As models progress from 1 to 22, they systematically conquer benchmarks. Once a benchmark like MGSM or MATH approaches the 100% ceiling, it loses its utility for differentiating advanced models, necessitating the introduction of harder tests like AIME 2024/2025.
The severe dips at Models 10 and 13 for AIME 2024 and MathVista are notable anomalies. Reading between the lines, these "Model Numbers" likely do not represent a strict, single-lineage chronological release (e.g., GPT-1 to GPT-4). Instead, they likely represent a mix of different model families, sizes, or architectures plotted on a general timeline of release. Models 10 and 13 might be smaller, more efficient models, or models not specifically trained on the reasoning required for AIME or the visual components required for MathVista, resulting in lower scores compared to their immediate predecessors.

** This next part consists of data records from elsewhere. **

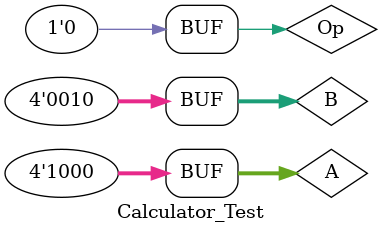
<source format=v>
`timescale 1ns / 1ps


module Calculator_Test;

	// Inputs
	reg [3:0] A;
	reg [3:0] B;
	reg Op;

	// Outputs
	wire [3:0] Out;
	wire cy;

	// Instantiate the Unit Under Test (UUT)
	Calculator uut (
		.A(A), 
		.B(B), 
		.Op(Op), 
		.Out(Out),
		.cy(cy)
	);

	initial begin
		// Initialize Inputs
		A = 4;
		B = 3;
		Op = 1;

		// Wait 100 ns for global reset to finish
		#100;
       // Initialize Inputs
		A = 8;
		B = 2;
		Op = 0;

		// Wait 100 ns for global reset to finish
		#100;
		// Add stimulus here

	end
      
endmodule


</source>
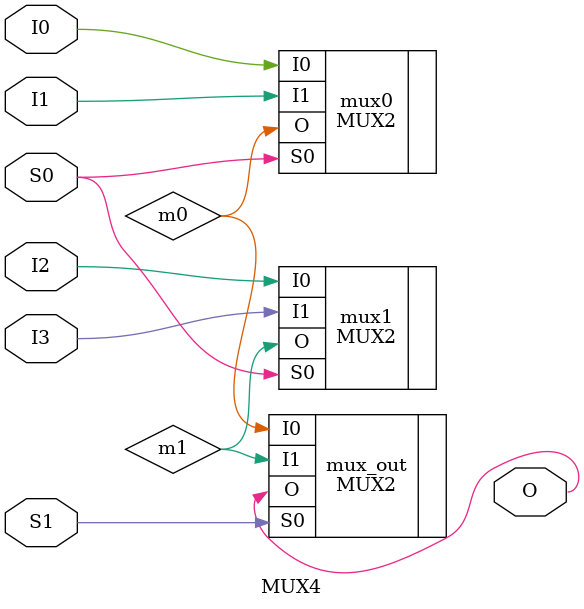
<source format=v>
`ifndef VPR_MUXES_LOGIC_MUX4
`define VPR_MUXES_LOGIC_MUX4

`include "../mux2/mux2.sim.v"

module MUX4(I0, I1, I2, I3, S0, S1, O);
	input wire I0;
	input wire I1;
	input wire I2;
	input wire I3;
	input wire S0;
	input wire S1;
	output wire O;

	wire m0;
	wire m1;

	MUX2 mux0    (.I0(I0), .I1(I1), .S0(S0), .O(m0));
	MUX2 mux1    (.I0(I2), .I1(I3), .S0(S0), .O(m1));
	MUX2 mux_out (.I0(m0), .I1(m1), .S0(S1), .O(O));
endmodule

`endif

</source>
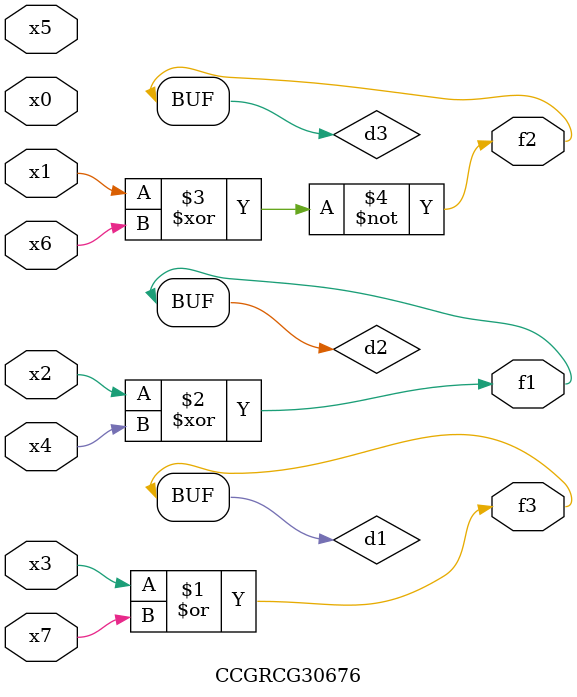
<source format=v>
module CCGRCG30676(
	input x0, x1, x2, x3, x4, x5, x6, x7,
	output f1, f2, f3
);

	wire d1, d2, d3;

	or (d1, x3, x7);
	xor (d2, x2, x4);
	xnor (d3, x1, x6);
	assign f1 = d2;
	assign f2 = d3;
	assign f3 = d1;
endmodule

</source>
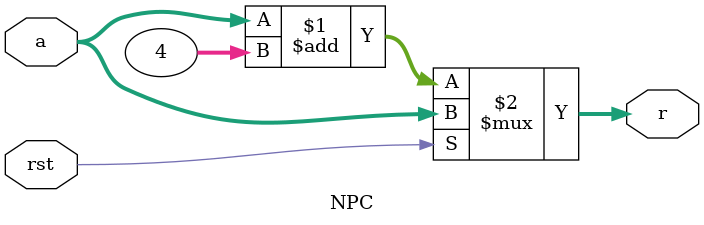
<source format=v>
`timescale 1ns / 1ps


module NPC(
    input [31:0] a,
    input rst,
    output [31:0] r
    );
    assign r = rst ? a : a+4;
endmodule

</source>
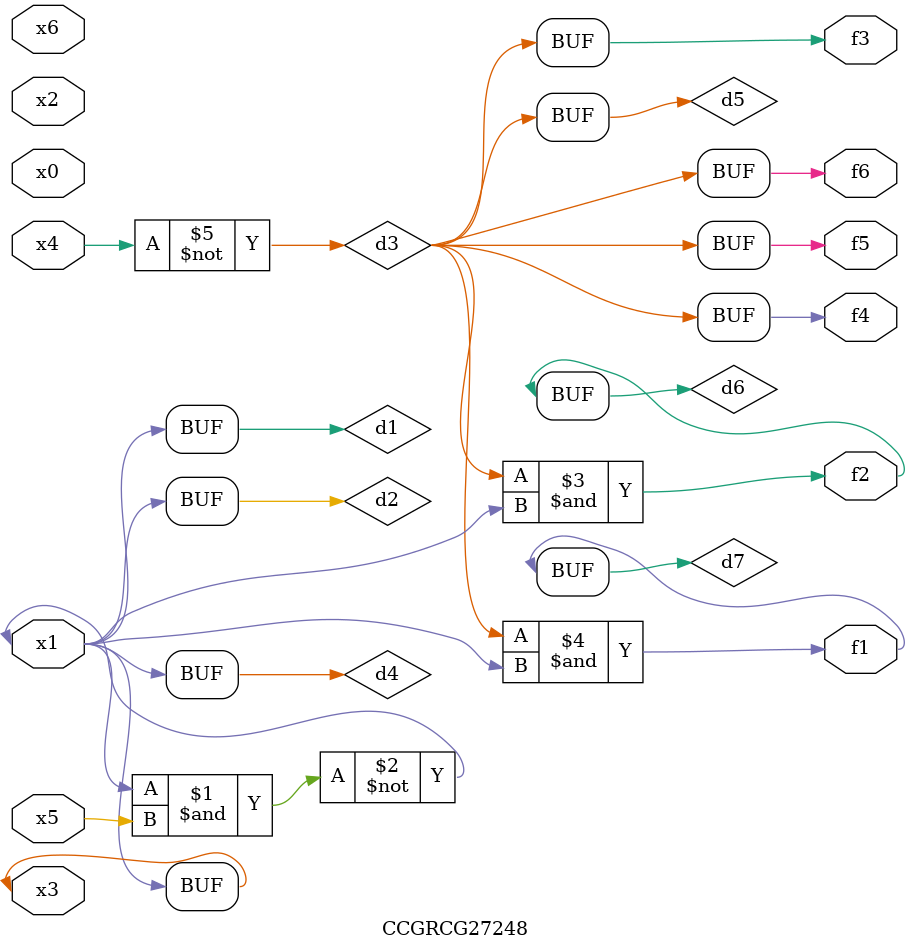
<source format=v>
module CCGRCG27248(
	input x0, x1, x2, x3, x4, x5, x6,
	output f1, f2, f3, f4, f5, f6
);

	wire d1, d2, d3, d4, d5, d6, d7;

	buf (d1, x1, x3);
	nand (d2, x1, x5);
	not (d3, x4);
	buf (d4, d1, d2);
	buf (d5, d3);
	and (d6, d3, d4);
	and (d7, d3, d4);
	assign f1 = d7;
	assign f2 = d6;
	assign f3 = d5;
	assign f4 = d5;
	assign f5 = d5;
	assign f6 = d5;
endmodule

</source>
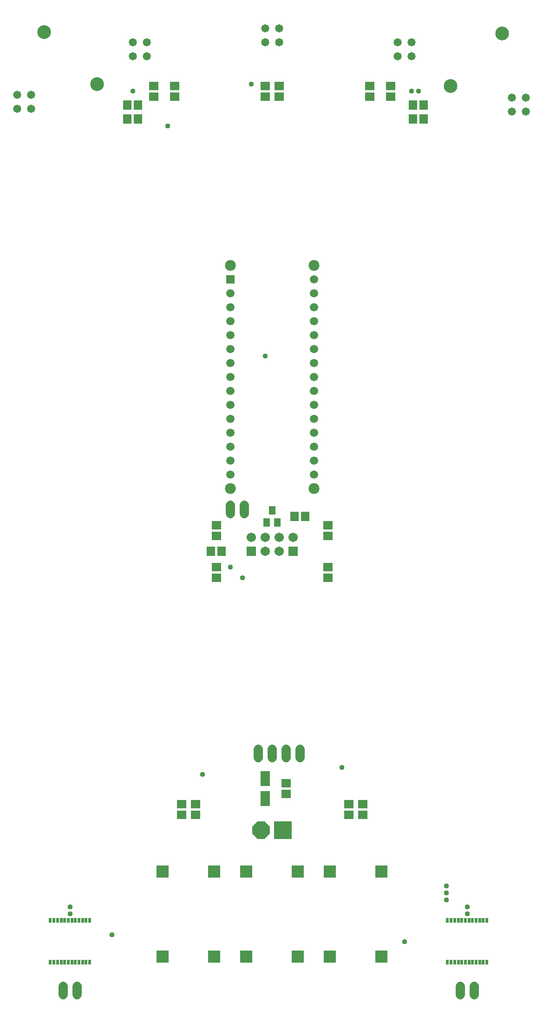
<source format=gbr>
G04 EAGLE Gerber RS-274X export*
G75*
%MOMM*%
%FSLAX34Y34*%
%LPD*%
%INSoldermask Top*%
%IPPOS*%
%AMOC8*
5,1,8,0,0,1.08239X$1,22.5*%
G01*
%ADD10C,2.503200*%
%ADD11C,1.981200*%
%ADD12R,1.511200X1.511200*%
%ADD13C,1.511200*%
%ADD14R,1.703200X1.503200*%
%ADD15R,1.803200X2.803200*%
%ADD16C,1.727200*%
%ADD17R,1.203200X1.603200*%
%ADD18R,1.503200X1.703200*%
%ADD19R,0.508000X0.812800*%
%ADD20C,1.473200*%
%ADD21R,2.203200X2.203200*%
%ADD22R,1.711200X1.711200*%
%ADD23C,1.711200*%
%ADD24R,3.203200X3.203200*%
%ADD25P,3.467112X8X202.500000*%
%ADD26C,0.959600*%


D10*
X409200Y1672900D03*
X313400Y1768300D03*
X1148200Y1765400D03*
X1053700Y1669900D03*
D11*
X652300Y1342600D03*
D12*
X652300Y1317200D03*
D13*
X652300Y1291800D03*
X652300Y1266400D03*
X652300Y1241000D03*
X652300Y1215600D03*
X652300Y1190200D03*
X652300Y1164800D03*
X652300Y1139400D03*
X652300Y1114000D03*
X652300Y1088600D03*
X652300Y1063200D03*
X652300Y1037800D03*
X652300Y1012400D03*
X652300Y987000D03*
X652300Y961600D03*
X804700Y961600D03*
X804700Y987000D03*
X804700Y1012400D03*
X804700Y1037800D03*
X804700Y1063200D03*
X804700Y1088600D03*
X804700Y1114000D03*
X804700Y1139400D03*
X804700Y1164800D03*
X804700Y1190200D03*
X804700Y1215600D03*
X804700Y1241000D03*
X804700Y1266400D03*
X804700Y1291800D03*
X804700Y1317200D03*
D11*
X804700Y1342600D03*
X804700Y936200D03*
X652300Y936200D03*
D14*
X563400Y342500D03*
X563400Y361500D03*
X868200Y342500D03*
X868200Y361500D03*
X588800Y342500D03*
X588800Y361500D03*
D15*
X715800Y372100D03*
X715800Y408100D03*
D14*
X753900Y380600D03*
X753900Y399600D03*
X893600Y342500D03*
X893600Y361500D03*
D16*
X652300Y890480D02*
X652300Y905720D01*
X677700Y905720D02*
X677700Y890480D01*
X779300Y461220D02*
X779300Y445980D01*
X753900Y445980D02*
X753900Y461220D01*
X728500Y461220D02*
X728500Y445980D01*
X703100Y445980D02*
X703100Y461220D01*
D17*
X728500Y896400D03*
X738000Y874400D03*
X719000Y874400D03*
D18*
X788800Y885400D03*
X769800Y885400D03*
X985700Y1609300D03*
X1004700Y1609300D03*
X1004700Y1634700D03*
X985700Y1634700D03*
D14*
X906300Y1650600D03*
X906300Y1669600D03*
X944400Y1669600D03*
X944400Y1650600D03*
X741200Y1650600D03*
X741200Y1669600D03*
X715800Y1669600D03*
X715800Y1650600D03*
X550700Y1650600D03*
X550700Y1669600D03*
X512600Y1669600D03*
X512600Y1650600D03*
D18*
X484000Y1634700D03*
X465000Y1634700D03*
X465000Y1609300D03*
X484000Y1609300D03*
D14*
X830100Y793300D03*
X830100Y774300D03*
X626900Y793300D03*
X626900Y774300D03*
D18*
X617400Y821900D03*
X636400Y821900D03*
D14*
X626900Y850500D03*
X626900Y869500D03*
X830100Y869500D03*
X830100Y850500D03*
D19*
X324525Y149700D03*
X331025Y149700D03*
X337525Y149700D03*
X344025Y149700D03*
X350525Y149700D03*
X357025Y149700D03*
X363525Y149700D03*
X370025Y149700D03*
X376525Y149700D03*
X383025Y149700D03*
X389525Y149700D03*
X396025Y149700D03*
X324525Y73500D03*
X331025Y73500D03*
X337525Y73500D03*
X344025Y73500D03*
X350525Y73500D03*
X357025Y73500D03*
X363525Y73500D03*
X370025Y73500D03*
X376525Y73500D03*
X383025Y73500D03*
X389525Y73500D03*
X396025Y73500D03*
D20*
X499900Y1723600D03*
X474500Y1723600D03*
X474500Y1749000D03*
X499900Y1749000D03*
X289000Y1628400D03*
X263600Y1628400D03*
X263600Y1653800D03*
X289000Y1653800D03*
D21*
X775490Y84030D03*
X681510Y84030D03*
X681510Y238970D03*
X775490Y238970D03*
D19*
X1048425Y149700D03*
X1054925Y149700D03*
X1061425Y149700D03*
X1067925Y149700D03*
X1074425Y149700D03*
X1080925Y149700D03*
X1087425Y149700D03*
X1093925Y149700D03*
X1100425Y149700D03*
X1106925Y149700D03*
X1113425Y149700D03*
X1119925Y149700D03*
X1048425Y73500D03*
X1054925Y73500D03*
X1061425Y73500D03*
X1067925Y73500D03*
X1074425Y73500D03*
X1080925Y73500D03*
X1087425Y73500D03*
X1093925Y73500D03*
X1100425Y73500D03*
X1106925Y73500D03*
X1113425Y73500D03*
X1119925Y73500D03*
D21*
X927890Y84030D03*
X833910Y84030D03*
X833910Y238970D03*
X927890Y238970D03*
X623090Y84030D03*
X529110Y84030D03*
X529110Y238970D03*
X623090Y238970D03*
D22*
X766600Y821900D03*
D23*
X741200Y821900D03*
X715800Y821900D03*
X715800Y847300D03*
X741200Y847300D03*
X766600Y847300D03*
X690400Y847300D03*
D22*
X690400Y821900D03*
D20*
X1191400Y1622900D03*
X1166000Y1622900D03*
X1166000Y1648300D03*
X1191400Y1648300D03*
X982500Y1723600D03*
X957100Y1723600D03*
X957100Y1749000D03*
X982500Y1749000D03*
X741200Y1749000D03*
X715800Y1749000D03*
X715800Y1774400D03*
X741200Y1774400D03*
D24*
X748300Y313900D03*
D25*
X708700Y313900D03*
D16*
X372900Y29420D02*
X372900Y14180D01*
X347500Y14180D02*
X347500Y29420D01*
X1096800Y29420D02*
X1096800Y14180D01*
X1071400Y14180D02*
X1071400Y29420D01*
D26*
X715800Y1177500D03*
X360200Y161500D03*
X1084100Y161500D03*
X1046000Y186900D03*
X1046000Y199600D03*
X1046000Y212300D03*
X436400Y123400D03*
X969800Y110700D03*
X995200Y1660100D03*
X982500Y1660100D03*
X690400Y1672800D03*
X474500Y1660100D03*
X538000Y1596600D03*
X652300Y793300D03*
X360200Y174200D03*
X601500Y415500D03*
X1084100Y174200D03*
X855500Y428200D03*
X674500Y774300D03*
M02*

</source>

Finally, the introduction of "FrontierMath, Tier 1-3" highlights the current edge of AI research. While Models 20-22 can perfectly solve AIME 2025, they struggle immensely with FrontierMath, indicating that this specific benchmark is currently the primary metric for measuring future mathematical reasoning advancements in AI.